- **THE PROBLEM**: Please find every line in the entries below that contains the string "lines", and copy it.

*** Opening DATA FOR PROCESSING ***

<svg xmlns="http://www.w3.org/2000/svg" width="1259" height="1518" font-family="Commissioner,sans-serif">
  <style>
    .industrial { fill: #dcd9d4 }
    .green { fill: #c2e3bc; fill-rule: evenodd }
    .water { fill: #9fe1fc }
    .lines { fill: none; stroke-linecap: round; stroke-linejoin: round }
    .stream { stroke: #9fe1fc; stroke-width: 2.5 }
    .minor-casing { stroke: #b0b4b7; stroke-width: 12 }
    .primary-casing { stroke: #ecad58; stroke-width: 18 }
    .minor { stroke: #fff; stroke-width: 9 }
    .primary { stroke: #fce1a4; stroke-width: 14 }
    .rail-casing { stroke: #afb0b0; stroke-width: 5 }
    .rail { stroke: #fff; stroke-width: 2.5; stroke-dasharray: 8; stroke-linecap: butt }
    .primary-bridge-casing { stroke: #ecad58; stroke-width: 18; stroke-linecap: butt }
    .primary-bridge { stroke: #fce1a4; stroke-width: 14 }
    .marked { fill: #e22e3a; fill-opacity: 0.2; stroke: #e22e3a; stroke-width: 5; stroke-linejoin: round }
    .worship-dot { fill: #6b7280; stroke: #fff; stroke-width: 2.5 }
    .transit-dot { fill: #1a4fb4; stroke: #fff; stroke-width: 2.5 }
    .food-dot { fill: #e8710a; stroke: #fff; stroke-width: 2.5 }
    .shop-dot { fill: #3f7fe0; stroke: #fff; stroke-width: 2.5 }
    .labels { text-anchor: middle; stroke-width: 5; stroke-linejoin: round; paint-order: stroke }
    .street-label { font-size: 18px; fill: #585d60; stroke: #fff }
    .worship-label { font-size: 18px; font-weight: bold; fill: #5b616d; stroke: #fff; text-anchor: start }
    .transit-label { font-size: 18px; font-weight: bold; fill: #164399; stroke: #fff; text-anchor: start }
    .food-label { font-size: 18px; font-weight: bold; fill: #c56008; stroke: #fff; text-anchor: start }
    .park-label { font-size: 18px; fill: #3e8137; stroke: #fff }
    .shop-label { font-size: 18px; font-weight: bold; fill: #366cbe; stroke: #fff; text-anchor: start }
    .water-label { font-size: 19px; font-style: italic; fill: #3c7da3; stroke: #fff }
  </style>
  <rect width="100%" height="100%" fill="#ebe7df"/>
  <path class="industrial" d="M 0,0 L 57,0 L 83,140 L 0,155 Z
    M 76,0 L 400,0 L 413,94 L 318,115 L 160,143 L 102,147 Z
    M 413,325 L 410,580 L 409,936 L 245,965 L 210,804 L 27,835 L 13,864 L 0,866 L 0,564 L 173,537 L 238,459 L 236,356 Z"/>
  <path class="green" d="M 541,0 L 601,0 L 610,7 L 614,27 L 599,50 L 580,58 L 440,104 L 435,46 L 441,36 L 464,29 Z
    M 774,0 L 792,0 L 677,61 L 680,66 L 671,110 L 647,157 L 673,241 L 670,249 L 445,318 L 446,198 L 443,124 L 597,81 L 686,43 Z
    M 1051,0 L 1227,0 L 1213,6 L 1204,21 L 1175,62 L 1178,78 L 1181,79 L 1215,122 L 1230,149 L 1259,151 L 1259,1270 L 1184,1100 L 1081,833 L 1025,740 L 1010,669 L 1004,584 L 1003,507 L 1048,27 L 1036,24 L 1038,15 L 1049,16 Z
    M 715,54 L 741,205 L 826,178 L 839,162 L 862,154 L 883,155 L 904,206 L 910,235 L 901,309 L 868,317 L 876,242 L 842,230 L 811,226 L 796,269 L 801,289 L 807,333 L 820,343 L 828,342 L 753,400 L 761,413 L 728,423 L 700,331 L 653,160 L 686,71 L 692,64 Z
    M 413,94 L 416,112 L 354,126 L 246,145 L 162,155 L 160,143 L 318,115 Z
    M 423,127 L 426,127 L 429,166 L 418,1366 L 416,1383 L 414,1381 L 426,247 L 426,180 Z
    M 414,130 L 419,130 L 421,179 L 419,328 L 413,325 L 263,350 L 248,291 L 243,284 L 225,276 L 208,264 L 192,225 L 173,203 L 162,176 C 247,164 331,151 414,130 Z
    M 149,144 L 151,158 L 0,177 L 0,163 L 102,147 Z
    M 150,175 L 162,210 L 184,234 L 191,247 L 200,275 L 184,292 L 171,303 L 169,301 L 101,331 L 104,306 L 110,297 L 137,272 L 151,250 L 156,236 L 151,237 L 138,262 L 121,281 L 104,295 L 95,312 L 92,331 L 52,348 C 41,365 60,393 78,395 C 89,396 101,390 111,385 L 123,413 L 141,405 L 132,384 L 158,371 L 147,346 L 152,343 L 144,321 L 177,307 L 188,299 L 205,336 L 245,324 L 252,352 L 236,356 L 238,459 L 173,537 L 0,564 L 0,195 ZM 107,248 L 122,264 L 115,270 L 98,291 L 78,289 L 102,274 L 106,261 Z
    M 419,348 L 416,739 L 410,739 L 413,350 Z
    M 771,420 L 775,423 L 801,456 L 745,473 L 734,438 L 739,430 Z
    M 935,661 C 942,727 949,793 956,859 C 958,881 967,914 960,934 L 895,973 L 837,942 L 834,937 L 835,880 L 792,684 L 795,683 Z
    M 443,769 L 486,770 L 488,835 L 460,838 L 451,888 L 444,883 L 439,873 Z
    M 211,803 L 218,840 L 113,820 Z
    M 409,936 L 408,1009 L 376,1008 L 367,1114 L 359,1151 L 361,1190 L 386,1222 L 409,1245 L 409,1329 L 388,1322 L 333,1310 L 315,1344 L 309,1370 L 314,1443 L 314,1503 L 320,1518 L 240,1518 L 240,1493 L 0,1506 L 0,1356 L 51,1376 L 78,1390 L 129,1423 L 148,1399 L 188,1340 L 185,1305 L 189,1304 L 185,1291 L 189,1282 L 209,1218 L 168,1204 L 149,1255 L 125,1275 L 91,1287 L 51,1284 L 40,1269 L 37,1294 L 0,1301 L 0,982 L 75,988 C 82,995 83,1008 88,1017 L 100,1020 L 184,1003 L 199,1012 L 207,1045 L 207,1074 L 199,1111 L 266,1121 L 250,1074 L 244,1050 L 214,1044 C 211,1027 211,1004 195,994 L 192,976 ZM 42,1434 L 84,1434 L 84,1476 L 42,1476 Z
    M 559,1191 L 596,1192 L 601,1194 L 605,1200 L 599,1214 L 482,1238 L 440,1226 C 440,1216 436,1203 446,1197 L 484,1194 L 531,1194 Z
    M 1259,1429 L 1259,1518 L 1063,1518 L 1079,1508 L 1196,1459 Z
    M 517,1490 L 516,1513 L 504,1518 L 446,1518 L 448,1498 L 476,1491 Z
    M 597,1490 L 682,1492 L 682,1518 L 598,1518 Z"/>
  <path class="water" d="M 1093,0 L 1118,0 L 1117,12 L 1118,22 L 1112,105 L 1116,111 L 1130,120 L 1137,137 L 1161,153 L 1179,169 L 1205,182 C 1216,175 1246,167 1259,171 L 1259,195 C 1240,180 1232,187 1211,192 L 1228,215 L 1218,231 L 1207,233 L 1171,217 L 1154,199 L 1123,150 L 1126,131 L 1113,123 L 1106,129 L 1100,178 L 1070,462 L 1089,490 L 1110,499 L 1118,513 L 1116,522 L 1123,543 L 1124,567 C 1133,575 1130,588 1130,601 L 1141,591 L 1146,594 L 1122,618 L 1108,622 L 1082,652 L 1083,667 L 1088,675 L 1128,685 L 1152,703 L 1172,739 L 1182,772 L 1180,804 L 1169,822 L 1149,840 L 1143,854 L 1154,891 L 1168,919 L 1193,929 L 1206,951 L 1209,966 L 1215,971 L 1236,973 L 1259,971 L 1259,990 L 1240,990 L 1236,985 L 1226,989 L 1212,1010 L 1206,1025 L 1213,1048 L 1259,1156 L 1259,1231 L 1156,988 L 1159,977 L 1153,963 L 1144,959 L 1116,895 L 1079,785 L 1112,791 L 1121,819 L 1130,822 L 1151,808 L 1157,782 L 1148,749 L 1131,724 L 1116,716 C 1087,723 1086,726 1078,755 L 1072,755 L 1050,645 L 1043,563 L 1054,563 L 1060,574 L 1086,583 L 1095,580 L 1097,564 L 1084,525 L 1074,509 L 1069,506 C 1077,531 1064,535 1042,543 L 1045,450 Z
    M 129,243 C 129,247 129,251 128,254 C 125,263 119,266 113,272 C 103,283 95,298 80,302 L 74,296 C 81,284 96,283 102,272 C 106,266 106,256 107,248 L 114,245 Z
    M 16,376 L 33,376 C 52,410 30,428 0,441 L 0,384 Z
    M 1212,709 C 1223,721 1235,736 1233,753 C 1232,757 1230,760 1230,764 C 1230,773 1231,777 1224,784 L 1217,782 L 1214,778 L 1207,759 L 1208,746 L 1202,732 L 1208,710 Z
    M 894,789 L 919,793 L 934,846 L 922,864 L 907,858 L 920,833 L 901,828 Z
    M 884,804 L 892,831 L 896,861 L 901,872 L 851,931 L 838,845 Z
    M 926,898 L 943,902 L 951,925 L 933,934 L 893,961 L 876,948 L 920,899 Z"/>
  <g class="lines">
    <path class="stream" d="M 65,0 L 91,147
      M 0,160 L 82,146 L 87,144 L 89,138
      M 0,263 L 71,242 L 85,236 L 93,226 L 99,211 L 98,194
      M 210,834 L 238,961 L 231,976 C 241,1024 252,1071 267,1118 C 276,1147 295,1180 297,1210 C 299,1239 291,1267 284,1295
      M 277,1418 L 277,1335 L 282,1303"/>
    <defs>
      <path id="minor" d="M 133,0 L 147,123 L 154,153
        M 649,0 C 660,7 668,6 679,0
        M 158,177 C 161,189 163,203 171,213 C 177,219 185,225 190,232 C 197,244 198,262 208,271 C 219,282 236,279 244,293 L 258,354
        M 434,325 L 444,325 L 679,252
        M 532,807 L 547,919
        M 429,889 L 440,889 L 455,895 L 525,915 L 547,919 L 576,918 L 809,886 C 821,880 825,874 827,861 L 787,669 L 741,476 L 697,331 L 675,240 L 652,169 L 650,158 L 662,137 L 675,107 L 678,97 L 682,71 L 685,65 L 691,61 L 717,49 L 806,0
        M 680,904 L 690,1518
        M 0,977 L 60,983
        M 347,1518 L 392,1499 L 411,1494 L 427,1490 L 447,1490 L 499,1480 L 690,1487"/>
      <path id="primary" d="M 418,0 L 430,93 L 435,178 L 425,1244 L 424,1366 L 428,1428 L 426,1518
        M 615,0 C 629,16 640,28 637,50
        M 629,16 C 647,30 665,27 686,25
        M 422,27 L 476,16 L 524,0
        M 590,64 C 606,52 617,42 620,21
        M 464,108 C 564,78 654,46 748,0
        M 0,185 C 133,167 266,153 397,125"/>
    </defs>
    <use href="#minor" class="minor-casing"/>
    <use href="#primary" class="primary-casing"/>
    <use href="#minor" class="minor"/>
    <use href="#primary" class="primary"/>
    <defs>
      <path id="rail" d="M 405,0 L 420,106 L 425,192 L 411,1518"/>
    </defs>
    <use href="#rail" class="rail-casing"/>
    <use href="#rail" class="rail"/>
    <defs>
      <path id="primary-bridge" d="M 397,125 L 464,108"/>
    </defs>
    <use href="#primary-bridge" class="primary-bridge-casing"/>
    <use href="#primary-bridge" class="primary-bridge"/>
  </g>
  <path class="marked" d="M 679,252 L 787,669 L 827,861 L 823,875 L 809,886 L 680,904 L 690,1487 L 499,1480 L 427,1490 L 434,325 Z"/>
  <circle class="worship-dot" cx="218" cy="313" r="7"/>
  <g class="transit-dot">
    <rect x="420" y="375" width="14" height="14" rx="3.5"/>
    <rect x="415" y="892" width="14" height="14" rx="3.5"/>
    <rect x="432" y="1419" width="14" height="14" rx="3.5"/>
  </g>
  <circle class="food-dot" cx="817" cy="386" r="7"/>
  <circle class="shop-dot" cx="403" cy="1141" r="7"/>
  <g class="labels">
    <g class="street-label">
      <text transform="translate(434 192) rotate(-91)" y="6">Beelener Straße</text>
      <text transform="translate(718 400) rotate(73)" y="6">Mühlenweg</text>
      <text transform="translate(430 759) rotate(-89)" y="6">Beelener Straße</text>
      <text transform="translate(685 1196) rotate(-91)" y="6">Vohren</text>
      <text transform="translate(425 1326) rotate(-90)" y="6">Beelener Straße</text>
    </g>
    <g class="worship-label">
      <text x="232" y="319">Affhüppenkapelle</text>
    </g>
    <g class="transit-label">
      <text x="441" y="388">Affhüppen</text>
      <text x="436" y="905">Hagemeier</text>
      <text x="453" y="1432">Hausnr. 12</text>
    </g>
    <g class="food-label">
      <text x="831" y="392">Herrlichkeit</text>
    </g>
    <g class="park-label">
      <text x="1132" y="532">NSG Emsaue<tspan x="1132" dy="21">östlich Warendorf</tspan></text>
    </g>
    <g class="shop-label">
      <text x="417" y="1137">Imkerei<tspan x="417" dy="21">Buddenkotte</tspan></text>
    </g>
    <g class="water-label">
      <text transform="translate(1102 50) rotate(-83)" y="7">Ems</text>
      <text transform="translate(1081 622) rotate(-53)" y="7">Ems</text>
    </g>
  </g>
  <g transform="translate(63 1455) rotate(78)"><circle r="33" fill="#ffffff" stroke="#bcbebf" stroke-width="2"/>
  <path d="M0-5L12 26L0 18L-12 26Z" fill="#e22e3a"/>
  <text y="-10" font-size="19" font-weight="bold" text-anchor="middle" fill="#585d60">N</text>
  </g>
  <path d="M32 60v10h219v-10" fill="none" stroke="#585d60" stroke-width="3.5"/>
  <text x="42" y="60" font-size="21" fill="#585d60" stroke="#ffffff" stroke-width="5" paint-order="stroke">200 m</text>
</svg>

*** Closing DATA FOR PROCESSING ***

- **TASK ANSWER**:
    .lines { fill: none; stroke-linecap: round; stroke-linejoin: round }
  <g class="lines">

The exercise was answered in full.